Malgré son emprise récente sur le circuit, le binôme Nadal-Djokovic ne peut résister à cet ouragan. Il compte tout de même 16 Grand Chelem depuis 2008 (5 de moins que les recordmen). Mieux que Borg-Connors entre 1974 et 1979 (13 dont 8 pour le Viking) et que Sampras-Agassi 1994-1999 (13 dont 9 pour le meilleur serveur de l’histoire). Et beaucoup mieux que le tandem Lendl-Wilander (11 dont 6 pour le meilleur joueur des années 80).

En ce qui concerne les finales en Grand Chelem disputées par ces duos dominants de l’histoire du jeu, Federer et Nadal se taillent encore la part du lion avec 8 grandes finales (5 à Roland-Garros, 3 à Wimbledon, une en Australie) dont 6 gagnées par le Taureau de Manacor. Nadal et Djokovic arrivent après avec 6 finales en Grand Chelem (3-3).

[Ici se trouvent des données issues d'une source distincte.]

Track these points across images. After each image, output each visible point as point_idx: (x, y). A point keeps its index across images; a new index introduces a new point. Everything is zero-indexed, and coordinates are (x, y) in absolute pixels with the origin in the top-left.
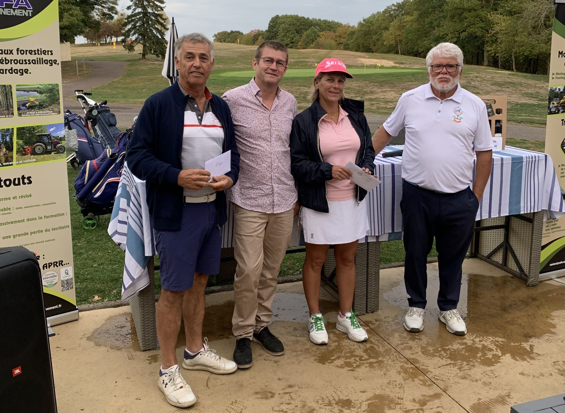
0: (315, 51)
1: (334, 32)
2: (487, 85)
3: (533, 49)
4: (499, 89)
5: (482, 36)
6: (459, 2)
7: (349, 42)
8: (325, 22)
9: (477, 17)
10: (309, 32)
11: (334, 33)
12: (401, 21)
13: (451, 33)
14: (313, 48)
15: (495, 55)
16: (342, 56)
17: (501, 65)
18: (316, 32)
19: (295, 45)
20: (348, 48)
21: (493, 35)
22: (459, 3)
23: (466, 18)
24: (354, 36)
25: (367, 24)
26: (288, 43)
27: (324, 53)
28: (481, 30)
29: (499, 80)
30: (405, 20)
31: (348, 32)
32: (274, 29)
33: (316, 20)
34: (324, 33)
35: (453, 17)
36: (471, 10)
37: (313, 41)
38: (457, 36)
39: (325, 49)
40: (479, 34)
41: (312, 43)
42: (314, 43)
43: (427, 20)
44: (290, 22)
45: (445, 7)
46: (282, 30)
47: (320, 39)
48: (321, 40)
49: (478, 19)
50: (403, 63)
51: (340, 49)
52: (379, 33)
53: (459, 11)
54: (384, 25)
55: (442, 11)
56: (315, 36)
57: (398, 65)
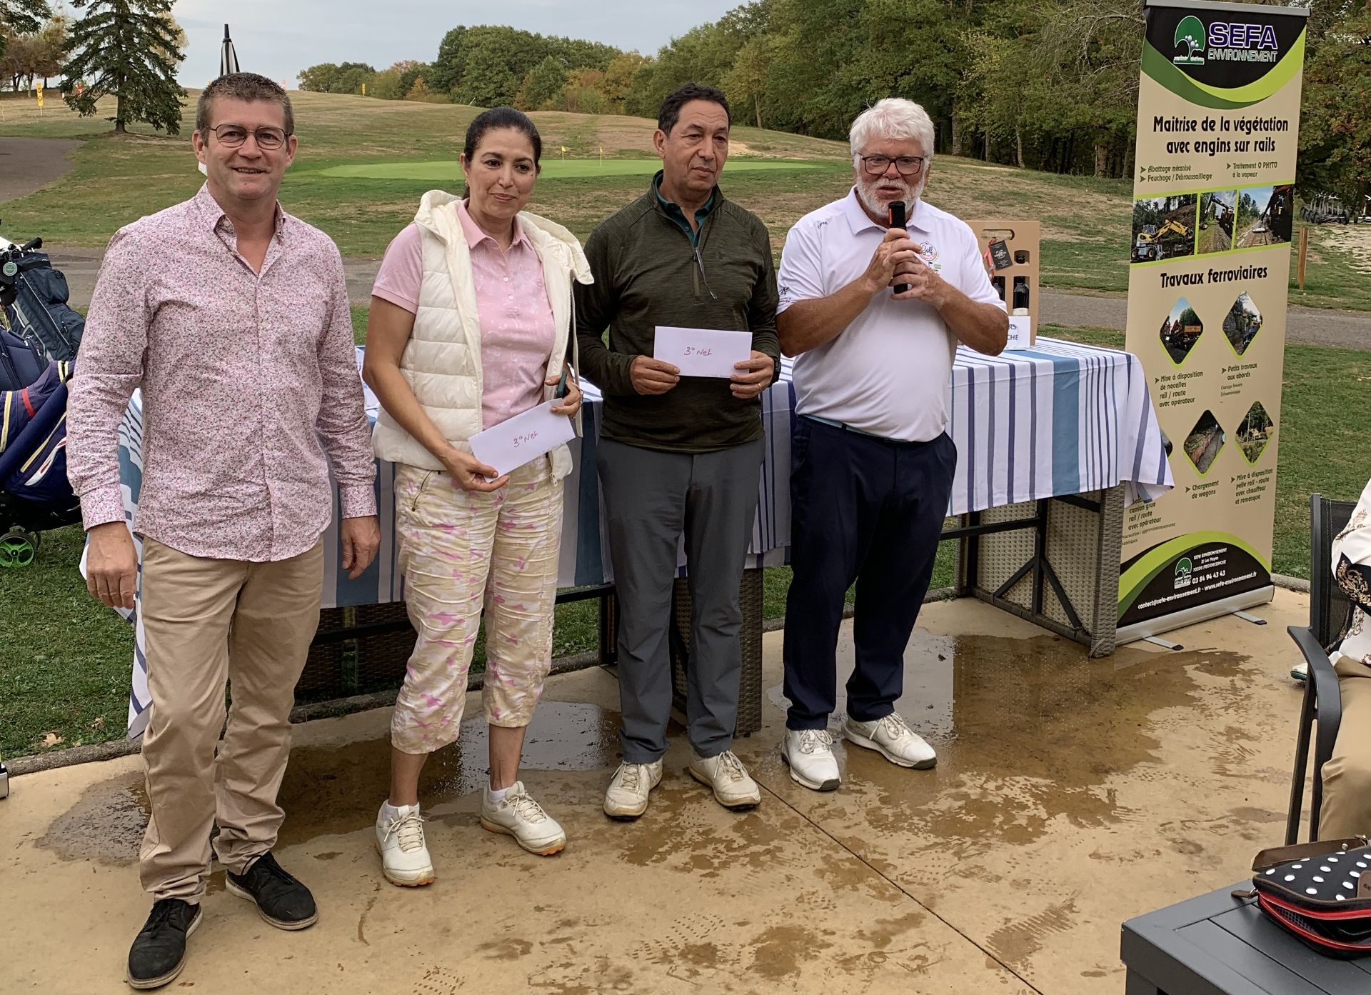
0: (557, 117)
1: (603, 69)
2: (965, 198)
3: (1062, 116)
4: (992, 208)
5: (948, 86)
6: (894, 4)
7: (638, 96)
8: (580, 45)
9: (935, 41)
10: (540, 68)
11: (601, 74)
12: (760, 48)
13: (876, 77)
14: (553, 110)
15: (977, 129)
16: (625, 129)
17: (992, 154)
18: (558, 70)
20: (638, 110)
21: (973, 84)
22: (894, 7)
23: (911, 42)
24: (650, 83)
25: (682, 53)
26: (489, 96)
27: (580, 122)
28: (944, 70)
29: (990, 188)
30: (771, 45)
31: (636, 72)
32: (455, 61)
33: (557, 40)
34: (577, 72)
35: (880, 39)
36: (921, 22)
37: (551, 91)
38: (891, 85)
39: (582, 112)
40: (941, 79)
41: (550, 98)
42: (555, 96)
43: (823, 46)
44: (494, 42)
45: (864, 16)
46: (473, 64)
47: (570, 87)
48: (571, 89)
49: (937, 44)
50: (768, 149)
51: (618, 114)
52: (709, 76)
53: (896, 26)
54: (722, 58)
55: (857, 25)
56: (557, 80)
57: (757, 153)
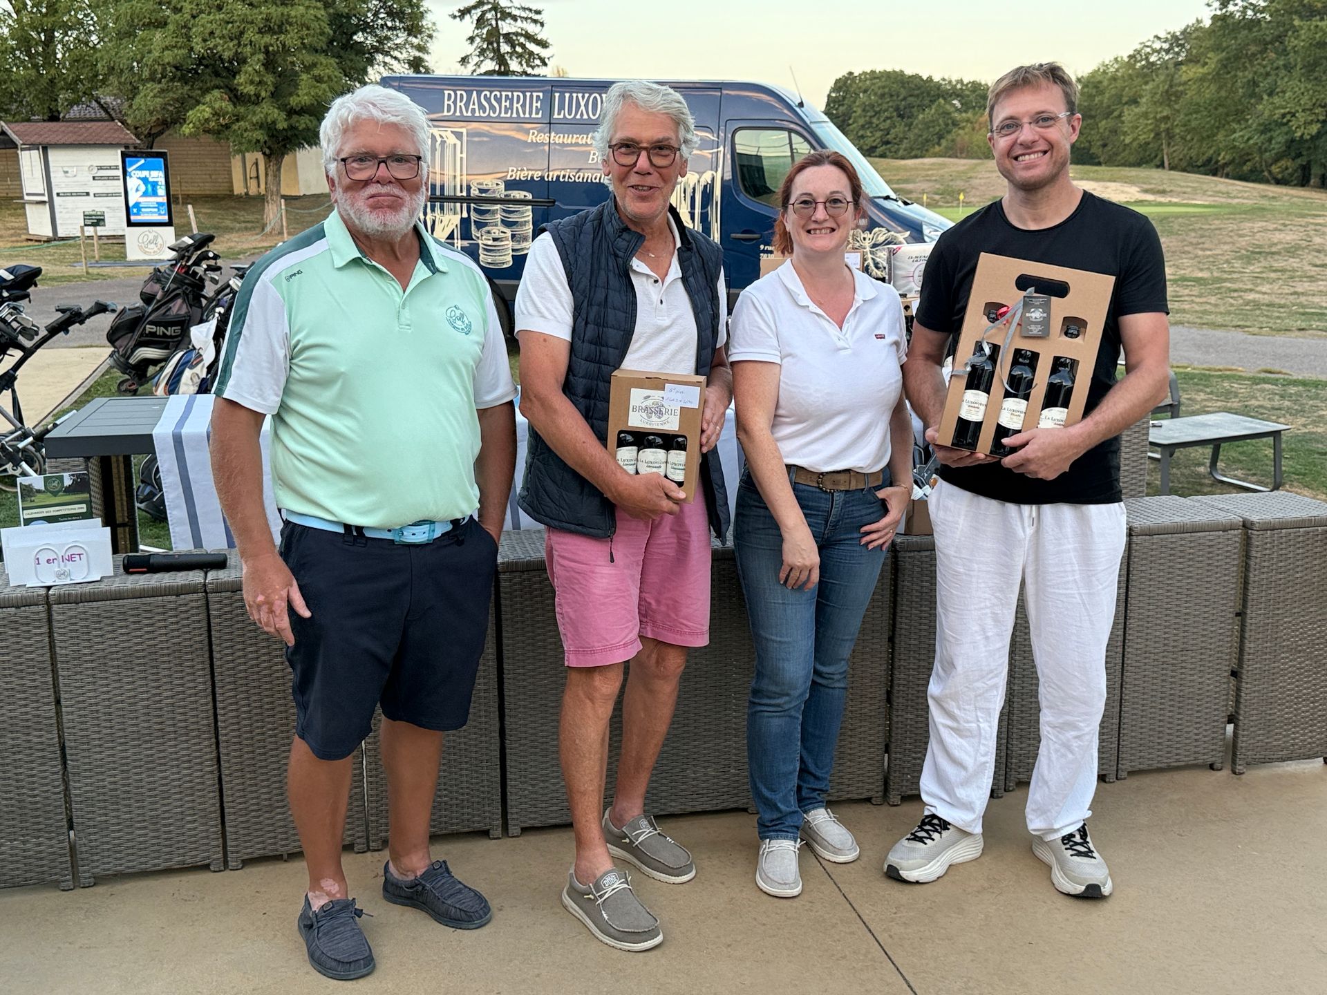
0: (940, 164)
8: (975, 85)
10: (930, 113)
12: (1171, 81)
14: (938, 156)
18: (949, 114)
19: (893, 149)
27: (962, 168)
30: (1184, 78)
33: (950, 82)
34: (970, 115)
35: (1311, 67)
37: (941, 137)
41: (939, 144)
42: (944, 142)
43: (1243, 77)
44: (884, 87)
45: (1291, 42)
46: (859, 111)
47: (961, 132)
48: (961, 135)
52: (1116, 114)
54: (1131, 94)
56: (947, 125)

Ils devancent les duos suivants : Sampras-Agassi (5, 4-1 pour Pete), Lendl-Wilander (5, 3-2 pour Mats), Borg-Connors (4, 2-2) et Borg-McEnroe (4, 3-1 pour Big Mac).

Nadal-Djokovic, encore de l’avenir

Seul bémol à cette dictature imposée par Roger Federer et Rafael Nadal dans les années 2000, les confrontations directes dans les tournois du Grand Chelem : le duo Nadal-Djokovic pointe en tête avec 11 matches dans les quatre Majeurs (8-3 pour Nadal), devant Federer-Nadal (10, 2-8).

Mais les compteurs seront remis à égalité à l’issue de la demi-finale de Melbourne entre les deux cracks. Là encore, les autres sont en retrait : Sampras-Agassi en comptent 9 (6-3), Lendl-Wilander aussi (5-4), Borg-Connors 7 (4-3)** et Borg-McEnroe 4 (1-3).

Dans la légende

Tout cela pour dire que nous vivons vraiment l’âge d’or du tennis, peut-être encore plus que dans les années 80, la référence absolue jusque-là pour les oppositions de styles et de personnalités qui écumaient la planète et magnifiaient les tournois du Grand Chelem. Novak Djokovic, Rafael Nadal et Roger Federer ont contribué à rendre au tennis ses lettres de noblesse en s’affrontant à la loyale dans des joutes mémorables sur les plus beaux courts du monde.

Ils comptent à eux trois plus de Majeurs que n’importe quel trio auparavant (36, 17 pour Rodgeur, 13 pour Rafa, 6 pour Nole). Ils ont suscité le respect (les trois) et l’admiration (surtout Federer pour sa classe hors norme) partout où ils sont passés. Et les rivalités entre l’Espagnol et le Suisse d’une part, et entre l’Espagnol et le Serbe d’autre part, resteront parmi les plus illustres de l’histoire du jeu.

*Le duo Nadal-Djokovic a remporté 9 des 12 titres du Grand Chelem entre 2011 et 2013 (5-4)
**Borg et Connors ne se sont déplacés que très peu en Australie, Majeur dévalué dans les années 70. Et Jimbo a été suspendu de 1974 à 1978 à Roland-Garros, ce qui peut expliquer le relatif peu d'affrontements des deux stars des années 70.